*Passage*:
That’s small fry. According to the New York Times, Missouri state officials recently charged a businessman with dumping uncleaned glycerin into region’s water system. He may have been trying to save a few bucks, but was indicted on charges of killing at least 25,000 fish and wiping out the endangered fat pocketbook (yes that’s really their name) mussels species.
The Missouri anecdote comes from a new Times report that a biodiesel company upstream of Alabama’s Black Warrior River has been discharging oil and grease into the water.
China’s Luoyang Zhonggui High-Technology Co. has a whitewater scandal of its own, one without the Clintons.
According to the Washington Post, the polysilicon company has been found to be dumping the polysilicon waste byproduct sodium tetrachloride into nearby villages for nearly a year. The Post notes polysilicon companies in developed countries recycle the waste back into the process, but suggests some in China have been cutting environmental corners in an effort to get into the business as quickly and inexpensively as possible.
Some industry watchers have been sounding alarms for some time about the egregious amounts of energy and CO2 required to create silicon solar panels (see the Cleantech Group guest editorial Cleaner solar cell manufacturing - we have the technology!)
In the meantime, a spokesman for China’s Foreign Ministry is confident that the country’s $17 billion US investment to keep the air quality in Beijing and surrounding municipalities “fairly good” will pay off during the Olympic Games.
Olympic Fuwa mascots are probably hoping the investment is a long-term one.
DayStar’s shine dims again
If the company's name indeed references Venus, the goddess of love, it's a shame DayStar hasn’t been receiving much lately.
This Friday will be Raja Venkatesh’s last day as CFO for DayStar Technologies (Nasdaq: DSTI). According to the company, Venkatesh will be temporarily replaced by acting chief accounting officer Chris Lail until a new CFO is appointed.
This isn’t the first loop on the DayStar coaster. (Industry observers have likely designed a course here based on the company’s ups and downs in recent years.)

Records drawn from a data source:

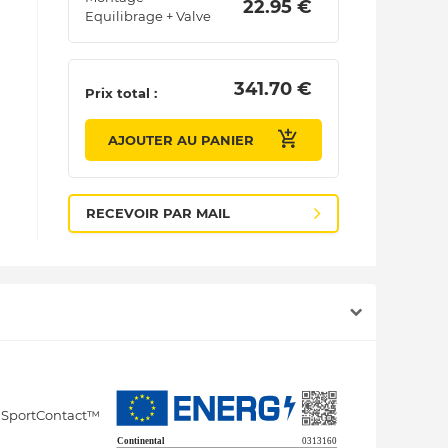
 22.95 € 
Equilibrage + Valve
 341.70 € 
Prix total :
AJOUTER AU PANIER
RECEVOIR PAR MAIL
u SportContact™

---

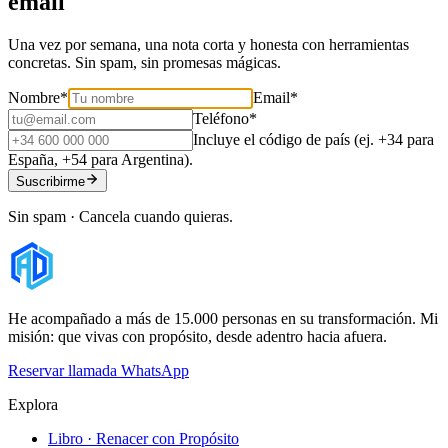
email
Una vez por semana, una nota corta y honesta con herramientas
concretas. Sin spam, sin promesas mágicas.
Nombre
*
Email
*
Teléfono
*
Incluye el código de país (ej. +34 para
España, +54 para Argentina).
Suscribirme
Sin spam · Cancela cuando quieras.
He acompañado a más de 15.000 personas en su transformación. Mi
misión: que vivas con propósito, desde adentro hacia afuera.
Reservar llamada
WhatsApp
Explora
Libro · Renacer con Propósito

*Required work*:
Retype the passage on pollution and solar companies from "DayStar’s shine dims" up to and including "in recent years.)". None of this material has any bearing on what comes next.

*The answer*:
DayStar’s shine dims again
If the company's name indeed references Venus, the goddess of love, it's a shame DayStar hasn’t been receiving much lately.
This Friday will be Raja Venkatesh’s last day as CFO for DayStar Technologies (Nasdaq: DSTI). According to the company, Venkatesh will be temporarily replaced by acting chief accounting officer Chris Lail until a new CFO is appointed.
This isn’t the first loop on the DayStar coaster. (Industry observers have likely designed a course here based on the company’s ups and downs in recent years.)